We can visualize the results of a GWAS affected by confounding using a QQ plot:

confounding_qq

Note, the p-values are far above the diagonal. We expect most SNPs would not be associated with eye color, and therefore would expect most of the points of the QQ plot to be along the \(x=y\) diagonal. In this scenario, where the p-values are all substantially stronger than expected, we refer to the p-values as being inflated. Inflated p-values is usually a sign that we need to take some additional steps to control for confounding factors in our analysis.

7.2.3 Controlling for confounding - take 1#

One way we could control for this could be by adding a covariate to our regression analysis. For example, consider that we were doing a GWAS for height and included both European and African individuals. We could add a covariate coding 0=African, 1=European, to our regression analysis, e.g.:

\[ Y = \alpha_j + \beta_j X_j + \sum_{k=1..c} \gamma_{kj} C_{k} + \epsilon_j \]
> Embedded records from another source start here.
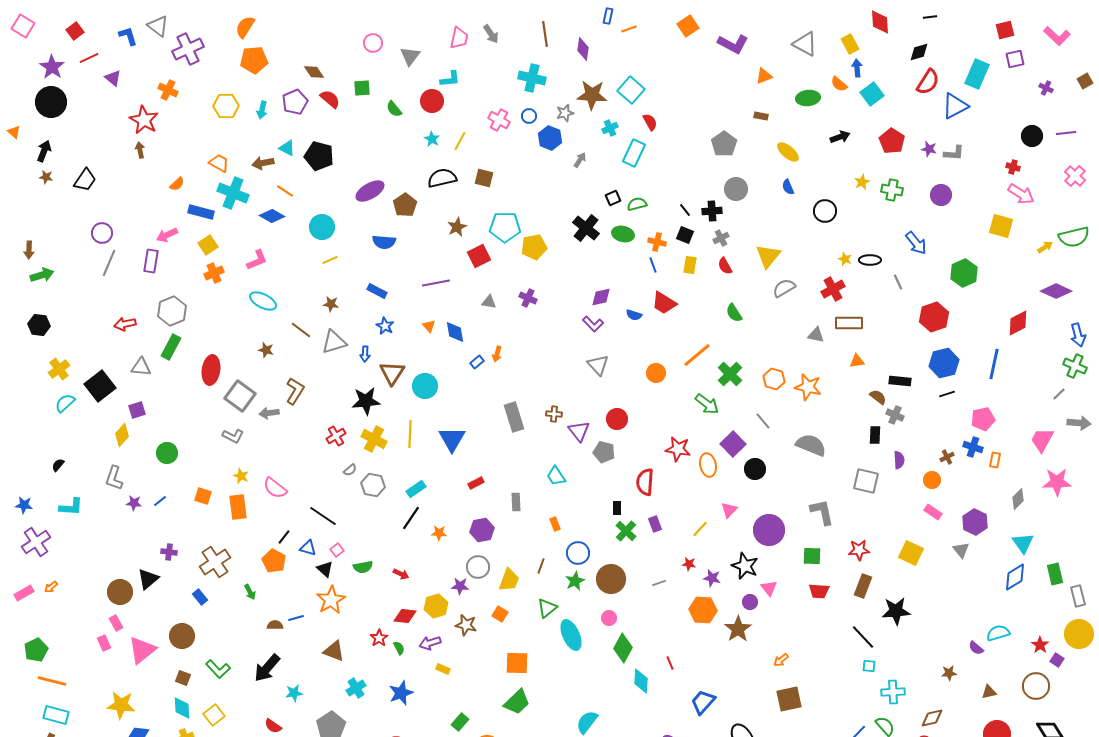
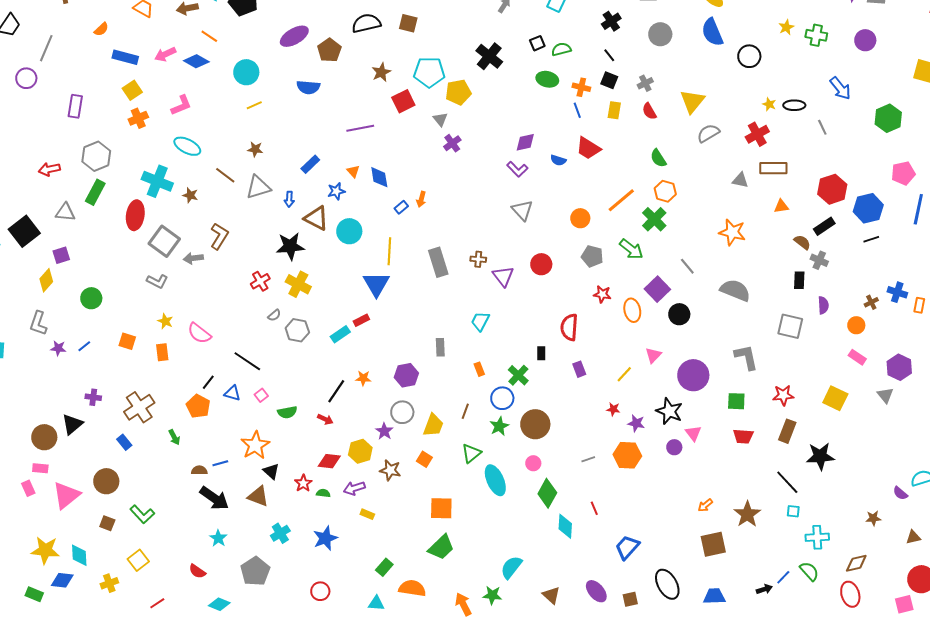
blue semicircle: (788, 187) -> (712, 32), size x1.8
cyan cross: (233, 193) -> (157, 181), moved
black cross: (712, 211) -> (611, 21), moved, turned -30
black cross: (586, 228) -> (489, 56), moved
pink arrow: (167, 235) -> (165, 54), moved
gray line: (109, 263) -> (46, 48), moved
blue rectangle: (377, 291) -> (310, 164), moved, turned -72
purple cross: (528, 298) -> (452, 143), turned 30
gray triangle: (489, 302) -> (440, 119), moved, turned 42
red hexagon: (934, 317) -> (832, 189), moved
blue star: (385, 326) -> (336, 191), moved, turned 30
brown triangle: (392, 373) -> (316, 218), turned -36
orange hexagon: (774, 379) -> (665, 191), moved
black rectangle: (900, 381) -> (824, 226), turned -40
pink pentagon: (983, 419) -> (903, 173), moved
yellow line: (410, 434) -> (389, 251), moved
red star: (678, 449) -> (602, 294), size x0.7
gray pentagon: (604, 452) -> (592, 256), moved
cyan trapezoid: (556, 476) -> (480, 321), turned 60
red rectangle: (476, 483) -> (361, 320), moved
orange rectangle: (238, 507) -> (162, 352), size x0.7
black line: (411, 518) -> (336, 391), moved
green cross: (626, 531) -> (518, 375), moved
black triangle: (325, 569) -> (271, 471), moved
gray line: (659, 583) -> (588, 459), moved
purple star: (460, 586) -> (384, 431), turned 30
pink rectangle: (116, 623) -> (40, 468), turned -56
brown star: (738, 629) -> (747, 514), moved
green semicircle: (399, 648) -> (323, 493), turned -56
black arrow: (267, 668) -> (214, 498), moved, turned -96
cyan star: (294, 693) -> (218, 538), turned -30
cyan diamond: (182, 708) -> (79, 555), moved

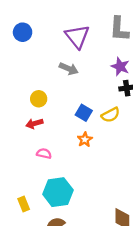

where \(C_k\) is the \(k\)th covariate and \(\gamma_{kj}\) is the (unknown) effect size for the covariate in the model for SNP \(j\).

While this will help control for some confounding, there are some important limitations:

  • We might not have self-reported ancestry for the individuals are are analyzing

  • Including a categorical covariate falsely assumes that individuals can be clustered into predefined distinct clusters.

  • This also only captures high-level population structure. For example, variation with Europeans, or within Africans, would not be accounted for.

7.2.4 Controlling for confounding - take 2#

An alternative, widely used strategies, is to instead use a quantitative definition of ancestry as covariates in our analysis. Recall, in our ancestry module we used principal components analysis on genotype matrices to “project” each sample along top principal components (PCs). These projections actually give us a (still imperfect) quantitative definition we can use here.

Let \(v_k=\{v_{1k}, v_{2k}, ... v_{nk}\}\) be the projection of the \(n\) samples along PC \(k\). We can now use these as covariates in our GWAS with the following model:

\[ Y = \alpha_j + \beta_j X_j + \sum_{k=1..K} \gamma_{kj} PC_{k} + \epsilon_j \]

where \(PC_k\) is the projection of samples along PC \(k\) and \(\gamma_{kj}\) is the effect size for PC \(k\) in the model for SNP \(j\).

Note, an important consideration is how many PCs to include as covariates? Typically, around 10-20 PCs are included. There are tradeoffs to consider when choosing the number of PCs:

  • Including too few will result in a failure to fully account for confounding, and p-values for the SNP effect may still be inflated.

  • Including too many will reduce power, mostly because the number of parameters in the model increases.

After properly controlling for confounding, the p-values should become more well-calibrated:

confounding_qq

7.2.2 Controlling for confounding - take 3#

We introduce a third method here, genomic control, which is no longer widely used to control for confounding. It is however still used in some cases to measure the degree of confounding remaining in the data.

The idea of genomic control is to compute a statistic, \(\lambda_{GC}\), which measures the degree of confounding. Intuitively, a \(\lambda_{GC}\) value close to 1 means the no confounding (most p-values follow the null expectation), whereas a higher value indicates confounding.

The steps to compute it and adjust statistics are as follows:

  1. For each SNP, compute the Armitage trend statistic: \(A_j = N\beta_j^2\). Here \(N\) is the sample size and \(\beta_j\) is the effect size for SNP \(j\). (This value turns out to be related to the -log10 Pvalue).

  2. Under the null, \(A_j \sim \chi^2(1)\). i.e. the trend statistics should follow a chi squared distribution with 1 degree of freedom, which happens to have a median value of 0.456. We compute:

\[ \lambda_{GC} = \frac{median(A_1, ... A_m)}{0.456} \]

to measure inflation (how much bigger is the median than expected under the null?)

  1. You could use the estimated \(\lambda_{GC}\) to adjust the association statistics:

\[ A_j' = \frac{A_j}{\lambda_{GC}} \]

This adjustment forces the median of our association statistics to be what is expected under the null. Note, this method doesn’t make any assumptions about what is causing confounding. It simply justs adjusts summary statistics to be less inflated.